Dataset excerpts
----------

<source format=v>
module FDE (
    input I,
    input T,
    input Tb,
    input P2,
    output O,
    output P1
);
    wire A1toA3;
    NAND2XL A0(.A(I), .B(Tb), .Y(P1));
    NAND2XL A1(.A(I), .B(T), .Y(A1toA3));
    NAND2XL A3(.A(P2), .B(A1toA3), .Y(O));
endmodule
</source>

----------

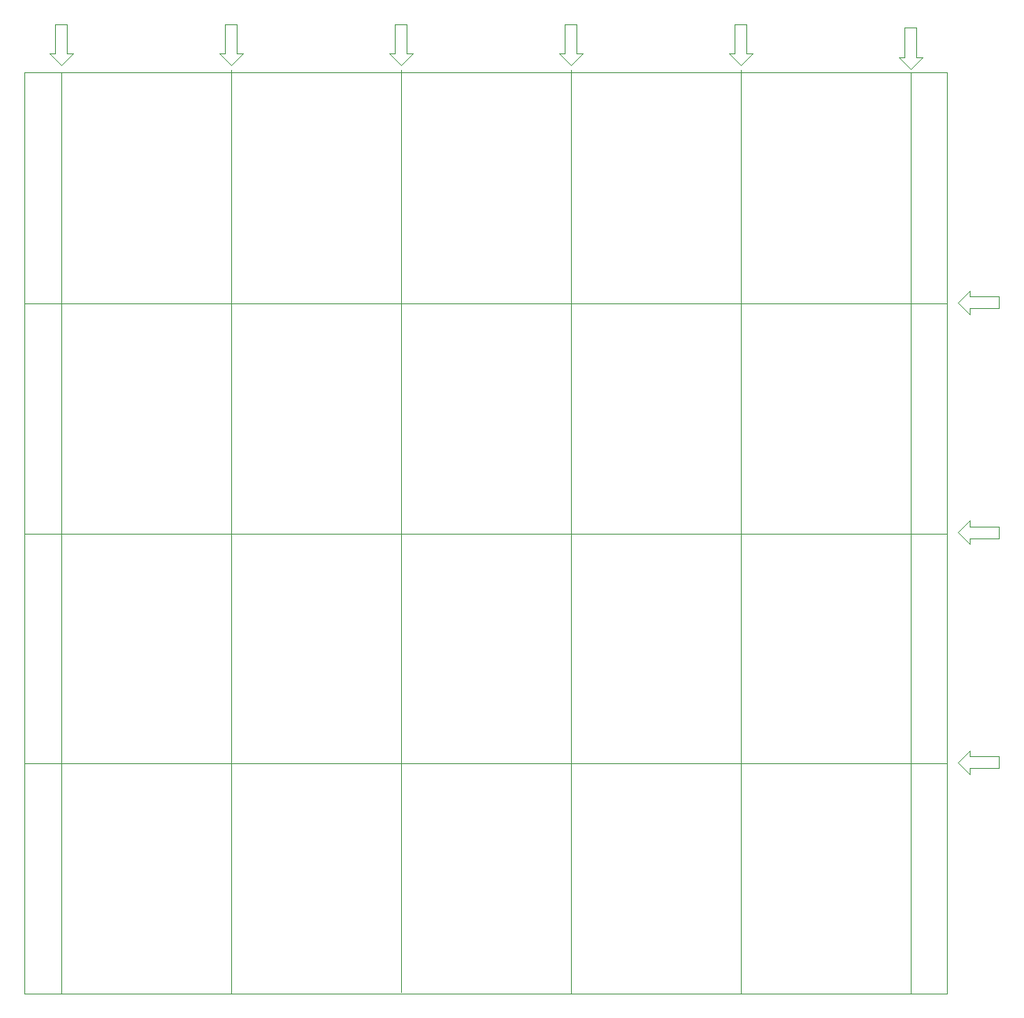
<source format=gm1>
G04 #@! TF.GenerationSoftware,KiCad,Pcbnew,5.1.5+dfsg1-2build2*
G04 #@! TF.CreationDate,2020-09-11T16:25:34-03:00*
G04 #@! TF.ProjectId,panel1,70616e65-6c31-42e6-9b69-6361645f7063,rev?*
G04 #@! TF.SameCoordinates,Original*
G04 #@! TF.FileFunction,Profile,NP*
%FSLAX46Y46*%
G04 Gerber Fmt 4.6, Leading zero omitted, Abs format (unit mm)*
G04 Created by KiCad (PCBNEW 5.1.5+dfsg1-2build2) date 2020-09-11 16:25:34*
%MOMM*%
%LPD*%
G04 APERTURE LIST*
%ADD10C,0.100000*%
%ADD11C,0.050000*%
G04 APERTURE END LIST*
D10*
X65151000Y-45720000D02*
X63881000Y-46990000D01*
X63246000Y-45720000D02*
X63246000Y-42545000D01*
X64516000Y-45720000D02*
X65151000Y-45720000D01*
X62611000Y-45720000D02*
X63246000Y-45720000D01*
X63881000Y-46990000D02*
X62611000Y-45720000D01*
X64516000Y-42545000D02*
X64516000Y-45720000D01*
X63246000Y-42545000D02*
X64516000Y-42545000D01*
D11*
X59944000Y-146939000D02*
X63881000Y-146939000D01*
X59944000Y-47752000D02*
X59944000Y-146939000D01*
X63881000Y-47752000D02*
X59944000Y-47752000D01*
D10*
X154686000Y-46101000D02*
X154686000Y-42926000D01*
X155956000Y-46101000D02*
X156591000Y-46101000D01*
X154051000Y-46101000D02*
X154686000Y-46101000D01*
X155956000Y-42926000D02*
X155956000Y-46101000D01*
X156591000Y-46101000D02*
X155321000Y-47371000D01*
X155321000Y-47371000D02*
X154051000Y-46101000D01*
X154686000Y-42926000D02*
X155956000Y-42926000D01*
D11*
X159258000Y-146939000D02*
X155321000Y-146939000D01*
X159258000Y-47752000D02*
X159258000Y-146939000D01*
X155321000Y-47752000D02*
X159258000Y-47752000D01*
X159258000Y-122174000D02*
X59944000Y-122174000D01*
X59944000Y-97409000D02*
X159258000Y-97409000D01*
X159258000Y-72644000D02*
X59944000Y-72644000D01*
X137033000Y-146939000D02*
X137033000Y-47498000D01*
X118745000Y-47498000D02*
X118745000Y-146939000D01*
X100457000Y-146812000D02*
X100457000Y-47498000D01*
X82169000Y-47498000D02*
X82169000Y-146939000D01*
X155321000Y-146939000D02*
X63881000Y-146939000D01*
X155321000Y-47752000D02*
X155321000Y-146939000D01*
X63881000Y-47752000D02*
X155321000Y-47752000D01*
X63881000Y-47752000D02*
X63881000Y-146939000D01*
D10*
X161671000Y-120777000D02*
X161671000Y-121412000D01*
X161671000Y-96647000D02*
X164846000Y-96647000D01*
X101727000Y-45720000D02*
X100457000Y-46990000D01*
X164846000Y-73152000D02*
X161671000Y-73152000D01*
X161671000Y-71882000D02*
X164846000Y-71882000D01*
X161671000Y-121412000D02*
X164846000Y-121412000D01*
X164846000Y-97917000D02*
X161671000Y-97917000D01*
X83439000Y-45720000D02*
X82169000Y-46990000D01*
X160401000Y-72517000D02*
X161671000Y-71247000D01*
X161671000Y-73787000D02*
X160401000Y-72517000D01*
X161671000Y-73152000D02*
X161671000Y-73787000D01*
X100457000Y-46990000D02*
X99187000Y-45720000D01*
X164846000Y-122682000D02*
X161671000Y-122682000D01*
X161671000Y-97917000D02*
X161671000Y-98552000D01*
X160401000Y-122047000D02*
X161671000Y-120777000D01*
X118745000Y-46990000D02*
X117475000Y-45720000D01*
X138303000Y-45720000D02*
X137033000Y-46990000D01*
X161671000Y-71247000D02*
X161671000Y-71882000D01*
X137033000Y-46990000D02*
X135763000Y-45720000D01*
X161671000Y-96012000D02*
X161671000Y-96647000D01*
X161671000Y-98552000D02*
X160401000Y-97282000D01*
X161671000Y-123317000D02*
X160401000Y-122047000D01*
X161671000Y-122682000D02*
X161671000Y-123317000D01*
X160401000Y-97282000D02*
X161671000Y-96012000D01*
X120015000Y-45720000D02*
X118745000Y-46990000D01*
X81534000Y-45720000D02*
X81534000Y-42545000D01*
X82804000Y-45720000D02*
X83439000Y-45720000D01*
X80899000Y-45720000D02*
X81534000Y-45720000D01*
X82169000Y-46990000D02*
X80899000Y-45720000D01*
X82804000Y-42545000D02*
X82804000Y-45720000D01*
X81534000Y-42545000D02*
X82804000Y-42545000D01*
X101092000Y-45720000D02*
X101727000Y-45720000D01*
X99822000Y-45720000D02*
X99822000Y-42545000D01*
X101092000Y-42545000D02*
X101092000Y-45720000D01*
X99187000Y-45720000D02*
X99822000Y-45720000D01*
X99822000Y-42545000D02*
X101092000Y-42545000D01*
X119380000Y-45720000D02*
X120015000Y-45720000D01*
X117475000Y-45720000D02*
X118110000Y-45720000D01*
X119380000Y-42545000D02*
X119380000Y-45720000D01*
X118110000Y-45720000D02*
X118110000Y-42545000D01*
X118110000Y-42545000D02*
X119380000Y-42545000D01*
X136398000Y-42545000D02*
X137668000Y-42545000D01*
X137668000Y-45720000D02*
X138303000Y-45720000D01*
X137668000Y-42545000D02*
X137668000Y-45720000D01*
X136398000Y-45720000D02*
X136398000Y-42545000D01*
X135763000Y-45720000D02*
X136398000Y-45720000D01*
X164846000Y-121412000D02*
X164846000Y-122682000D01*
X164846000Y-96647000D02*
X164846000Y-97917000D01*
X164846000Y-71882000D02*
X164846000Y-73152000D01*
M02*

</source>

----------

* **Task description**
Leave out every line above except those from the line with "X161671000Y-120777000D02*" up to and including the line with "X117475000Y-45720000D01*", and copy those exactly.

* **Result of the task**
X161671000Y-120777000D02*
X161671000Y-121412000D01*
X161671000Y-96647000D02*
X164846000Y-96647000D01*
X101727000Y-45720000D02*
X100457000Y-46990000D01*
X164846000Y-73152000D02*
X161671000Y-73152000D01*
X161671000Y-71882000D02*
X164846000Y-71882000D01*
X161671000Y-121412000D02*
X164846000Y-121412000D01*
X164846000Y-97917000D02*
X161671000Y-97917000D01*
X83439000Y-45720000D02*
X82169000Y-46990000D01*
X160401000Y-72517000D02*
X161671000Y-71247000D01*
X161671000Y-73787000D02*
X160401000Y-72517000D01*
X161671000Y-73152000D02*
X161671000Y-73787000D01*
X100457000Y-46990000D02*
X99187000Y-45720000D01*
X164846000Y-122682000D02*
X161671000Y-122682000D01*
X161671000Y-97917000D02*
X161671000Y-98552000D01*
X160401000Y-122047000D02*
X161671000Y-120777000D01*
X118745000Y-46990000D02*
X117475000Y-45720000D01*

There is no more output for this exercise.